Data for processing |
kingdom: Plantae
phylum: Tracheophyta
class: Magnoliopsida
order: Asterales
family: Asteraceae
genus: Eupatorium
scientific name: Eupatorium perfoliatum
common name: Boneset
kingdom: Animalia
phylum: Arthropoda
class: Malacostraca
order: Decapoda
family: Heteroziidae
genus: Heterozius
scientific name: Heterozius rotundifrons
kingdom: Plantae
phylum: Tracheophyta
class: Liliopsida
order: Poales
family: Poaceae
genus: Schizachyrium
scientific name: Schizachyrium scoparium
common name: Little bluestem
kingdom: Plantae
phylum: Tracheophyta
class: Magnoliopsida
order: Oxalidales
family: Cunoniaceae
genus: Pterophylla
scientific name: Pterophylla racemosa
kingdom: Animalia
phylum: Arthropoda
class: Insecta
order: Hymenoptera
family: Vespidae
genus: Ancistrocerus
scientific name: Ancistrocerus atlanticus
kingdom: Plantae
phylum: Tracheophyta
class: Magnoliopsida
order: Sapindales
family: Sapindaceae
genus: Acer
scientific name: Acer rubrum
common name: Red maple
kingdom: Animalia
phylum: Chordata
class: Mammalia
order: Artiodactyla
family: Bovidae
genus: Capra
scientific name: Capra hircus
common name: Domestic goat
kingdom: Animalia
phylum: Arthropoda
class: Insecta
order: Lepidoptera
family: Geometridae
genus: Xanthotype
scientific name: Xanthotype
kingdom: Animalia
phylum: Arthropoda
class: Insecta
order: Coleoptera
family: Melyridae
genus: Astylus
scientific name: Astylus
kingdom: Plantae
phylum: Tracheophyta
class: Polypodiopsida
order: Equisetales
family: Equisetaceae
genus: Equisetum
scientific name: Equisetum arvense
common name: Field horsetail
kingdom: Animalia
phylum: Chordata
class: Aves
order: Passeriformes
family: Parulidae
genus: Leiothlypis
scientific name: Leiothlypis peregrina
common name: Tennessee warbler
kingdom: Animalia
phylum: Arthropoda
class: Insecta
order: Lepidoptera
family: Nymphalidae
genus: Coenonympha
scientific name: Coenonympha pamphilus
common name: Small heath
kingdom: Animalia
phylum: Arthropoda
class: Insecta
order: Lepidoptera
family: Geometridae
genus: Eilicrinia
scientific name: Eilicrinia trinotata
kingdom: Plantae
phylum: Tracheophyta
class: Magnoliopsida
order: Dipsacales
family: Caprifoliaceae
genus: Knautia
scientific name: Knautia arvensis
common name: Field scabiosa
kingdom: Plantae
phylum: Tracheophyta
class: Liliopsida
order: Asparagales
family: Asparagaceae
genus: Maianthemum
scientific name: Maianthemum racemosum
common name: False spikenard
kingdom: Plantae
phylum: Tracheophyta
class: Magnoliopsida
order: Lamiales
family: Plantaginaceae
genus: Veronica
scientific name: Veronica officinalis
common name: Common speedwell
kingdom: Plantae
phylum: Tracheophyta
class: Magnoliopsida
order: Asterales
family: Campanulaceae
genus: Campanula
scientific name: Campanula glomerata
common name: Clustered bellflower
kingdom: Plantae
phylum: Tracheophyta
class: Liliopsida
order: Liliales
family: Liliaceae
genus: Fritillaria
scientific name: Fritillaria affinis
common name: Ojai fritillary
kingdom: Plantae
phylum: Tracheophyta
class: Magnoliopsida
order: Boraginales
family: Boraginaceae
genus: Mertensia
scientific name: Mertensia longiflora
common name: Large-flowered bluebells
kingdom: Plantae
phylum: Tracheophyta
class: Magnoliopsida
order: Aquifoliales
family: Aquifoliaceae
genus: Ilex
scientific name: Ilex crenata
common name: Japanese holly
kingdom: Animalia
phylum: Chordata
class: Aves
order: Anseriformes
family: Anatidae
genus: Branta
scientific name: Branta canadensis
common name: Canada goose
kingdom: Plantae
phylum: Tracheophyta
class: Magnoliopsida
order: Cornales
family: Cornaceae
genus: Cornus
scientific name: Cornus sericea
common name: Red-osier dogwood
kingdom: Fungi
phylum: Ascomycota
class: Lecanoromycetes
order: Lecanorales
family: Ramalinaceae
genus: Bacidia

Directions | Rewrite all of the records with "common name" swapped for "vernacular name" wherever it occurs, keeping every other line the same.

Result for this task |
kingdom: Plantae
phylum: Tracheophyta
class: Magnoliopsida
order: Asterales
family: Asteraceae
genus: Eupatorium
scientific name: Eupatorium perfoliatum
vernacular name: Boneset
kingdom: Animalia
phylum: Arthropoda
class: Malacostraca
order: Decapoda
family: Heteroziidae
genus: Heterozius
scientific name: Heterozius rotundifrons
kingdom: Plantae
phylum: Tracheophyta
class: Liliopsida
order: Poales
family: Poaceae
genus: Schizachyrium
scientific name: Schizachyrium scoparium
vernacular name: Little bluestem
kingdom: Plantae
phylum: Tracheophyta
class: Magnoliopsida
order: Oxalidales
family: Cunoniaceae
genus: Pterophylla
scientific name: Pterophylla racemosa
kingdom: Animalia
phylum: Arthropoda
class: Insecta
order: Hymenoptera
family: Vespidae
genus: Ancistrocerus
scientific name: Ancistrocerus atlanticus
kingdom: Plantae
phylum: Tracheophyta
class: Magnoliopsida
order: Sapindales
family: Sapindaceae
genus: Acer
scientific name: Acer rubrum
vernacular name: Red maple
kingdom: Animalia
phylum: Chordata
class: Mammalia
order: Artiodactyla
family: Bovidae
genus: Capra
scientific name: Capra hircus
vernacular name: Domestic goat
kingdom: Animalia
phylum: Arthropoda
class: Insecta
order: Lepidoptera
family: Geometridae
genus: Xanthotype
scientific name: Xanthotype
kingdom: Animalia
phylum: Arthropoda
class: Insecta
order: Coleoptera
family: Melyridae
genus: Astylus
scientific name: Astylus
kingdom: Plantae
phylum: Tracheophyta
class: Polypodiopsida
order: Equisetales
family: Equisetaceae
genus: Equisetum
scientific name: Equisetum arvense
vernacular name: Field horsetail
kingdom: Animalia
phylum: Chordata
class: Aves
order: Passeriformes
family: Parulidae
genus: Leiothlypis
scientific name: Leiothlypis peregrina
vernacular name: Tennessee warbler
kingdom: Animalia
phylum: Arthropoda
class: Insecta
order: Lepidoptera
family: Nymphalidae
genus: Coenonympha
scientific name: Coenonympha pamphilus
vernacular name: Small heath
kingdom: Animalia
phylum: Arthropoda
class: Insecta
order: Lepidoptera
family: Geometridae
genus: Eilicrinia
scientific name: Eilicrinia trinotata
kingdom: Plantae
phylum: Tracheophyta
class: Magnoliopsida
order: Dipsacales
family: Caprifoliaceae
genus: Knautia
scientific name: Knautia arvensis
vernacular name: Field scabiosa
kingdom: Plantae
phylum: Tracheophyta
class: Liliopsida
order: Asparagales
family: Asparagaceae
genus: Maianthemum
scientific name: Maianthemum racemosum
vernacular name: False spikenard
kingdom: Plantae
phylum: Tracheophyta
class: Magnoliopsida
order: Lamiales
family: Plantaginaceae
genus: Veronica
scientific name: Veronica officinalis
vernacular name: Common speedwell
kingdom: Plantae
phylum: Tracheophyta
class: Magnoliopsida
order: Asterales
family: Campanulaceae
genus: Campanula
scientific name: Campanula glomerata
vernacular name: Clustered bellflower
kingdom: Plantae
phylum: Tracheophyta
class: Liliopsida
order: Liliales
family: Liliaceae
genus: Fritillaria
scientific name: Fritillaria affinis
vernacular name: Ojai fritillary
kingdom: Plantae
phylum: Tracheophyta
class: Magnoliopsida
order: Boraginales
family: Boraginaceae
genus: Mertensia
scientific name: Mertensia longiflora
vernacular name: Large-flowered bluebells
kingdom: Plantae
phylum: Tracheophyta
class: Magnoliopsida
order: Aquifoliales
family: Aquifoliaceae
genus: Ilex
scientific name: Ilex crenata
vernacular name: Japanese holly
kingdom: Animalia
phylum: Chordata
class: Aves
order: Anseriformes
family: Anatidae
genus: Branta
scientific name: Branta canadensis
vernacular name: Canada goose
kingdom: Plantae
phylum: Tracheophyta
class: Magnoliopsida
order: Cornales
family: Cornaceae
genus: Cornus
scientific name: Cornus sericea
vernacular name: Red-osier dogwood
kingdom: Fungi
phylum: Ascomycota
class: Lecanoromycetes
order: Lecanorales
family: Ramalinaceae
genus: Bacidia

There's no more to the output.